Although qualitative interviews are massively used in qualitative studies all over the world, there is enormous variation in how interviews are conducted, and by what mode. Qualitative researchers have been exceptionally creative in how they elicit verbal accounts from participants of research studies.
For example, here are some of the numerous descriptors used in relation to qualitative interviews that you will see in methodological and empirical literature:
biographic, conversational, decolonizing, dialogic, dyadic, epistemic, ethnographic, feminist, focus group, go-along, graphic elicitation, group, joint, life history, long, narrative, nominal, object-elicitation, oral history, phenomenological, photo-elicitation, semi-structured, and walking…
I’m excited that my new edited book on interview methods, which explores some of these inventive methods has just been published. See:
Roulston, K. (ed.). (2023). Quests for questioners: Inventive approaches to qualitative interviews. Myers Education Press.
In this book, you’ll find chapters on how contemporary scholars:
- generate verbal accounts from participants in culturally responsive ways;
- think with new materialist theories when they use interview methods; and
- integrate various sensory methods in interviewing – by including objects, graphic elicitation, photo elicitation, or walking and mobile methods.
The book is organized into three parts. Part One, “Being Culturally Responsive in Interview Research,” brings together scholars who have explored ways of working with research participants in culturally responsive ways. Lorien Jordan discusses methodological decisions that researchers can make to intentionally design and conduct studies that are culturally responsive. Tim San Pedro and Emma Elliott draw on the approach described by Jo-Ann Archibald (2008)—Indigenous Storywork—to conceptualize and model “synergistic conversations” as a way to connect with others through Indigenous storying. Jori Hall and Joseph-Emery Lyvan Kouaho discuss the central characteristics of culturally responsive focus groups (CRFG). Brigette Herron, Darci Bell, and Jung Sun Lee discuss how they quickly adapted during the COVID-pandemic from conducting in-person focus groups to online focus groups. They used feminist interviewing strategies, along with a trauma-informed approach to adapt focus group methods to respond to participants in ethical ways.
Part Two of the book, “Being Inventive in Theorizing Interviews,” explores how researchers have employed particular concepts and theories to bring innovation to interviews. Maureen Flint and Morgan Tate discuss their use of Rosi Braidotti’s (2019) concept of “cartography” in research design. Travis Marn and Jennifer Wolgemuth discuss how they used the concept of “intra-action” from Karen Barad’s (2007) work to explore their on-again, off-again love affair with interview methods. Susan Nordstrom traces how she has used Deleuze and Guattari’s (1987) concepts of the assemblage and fold to think about object interviews in her research.

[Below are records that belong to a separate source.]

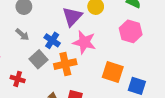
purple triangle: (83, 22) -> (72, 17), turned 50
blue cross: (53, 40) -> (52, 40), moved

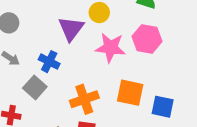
pink star: (84, 42) -> (110, 48), moved
orange cross: (65, 64) -> (84, 99), moved

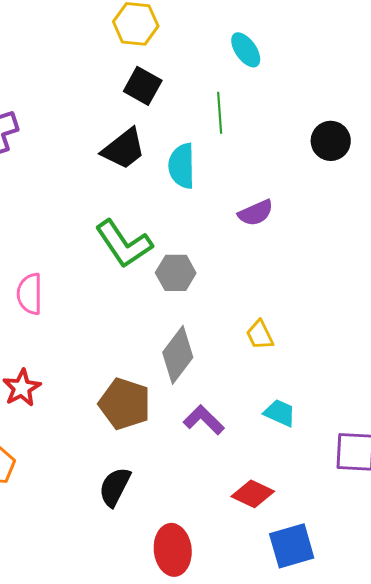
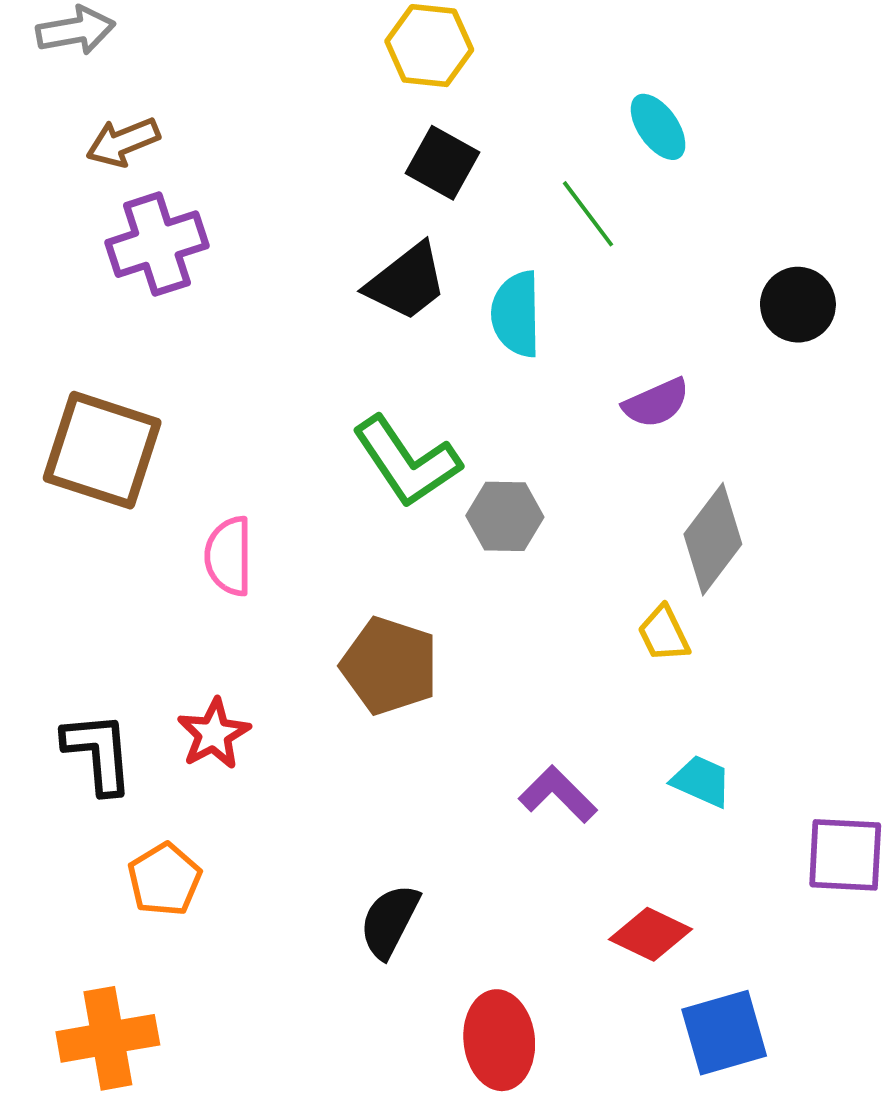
cyan ellipse: (246, 50) -> (658, 127), moved
green line: (220, 113) -> (588, 214), turned -33
black circle: (331, 141) -> (798, 305), moved
gray diamond: (178, 355) -> (713, 539), moved
brown pentagon: (125, 404) -> (390, 666), moved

Part Three of the book, “Being Inventive in Eliciting Interview Accounts,” begins with Janie Copple’s exploration of how she used object interviews in a postqualitative study having to do with mothers’ encounters in preparing menstruating/soon-to-be menstruating children for menarche. Alison Bravington reviews how researchers can make use of graphic elicitation and drawing to discuss topics. With Maureen Flint, I review the history of walking interviews and mobile methods and describe examples of how researchers have used these approaches. The book concludes with an exploration of how Nuria Jaumot-Pascual, Tiffany Smith, Maria Ong, and Kathy DeerInWater used photo-elicitation as a method to explore Native American students’ experiences of STEM education.
I hope that these chapters provide inspiration to other scholars in how they might use qualitative interviews in creative ways to explore topics of interest and contribute to understanding research topics in their fields of interest. As mentioned above, there is no “one” way to do qualitative interviews – there are many approaches from which to select. This book examines a few of these ways.
Kathy Roulston
References
Archibald, J.-A. (2008). Indigenous storywork: Educating the heart, mind, body, and spirit. UBC Press.
Barad, K. (2007). Meeting the universe halfway: Quantum physics and the entanglement of matter and meaning. Duke University Press.
Braidotti, R. (2019). Posthuman knowledge. Polity.
Deleuze, G., & Guattari, F. (1987). A thousand plateaus: Capitalism and schizophrenia (B. Massumi, Trans.). University of Minnesota Press.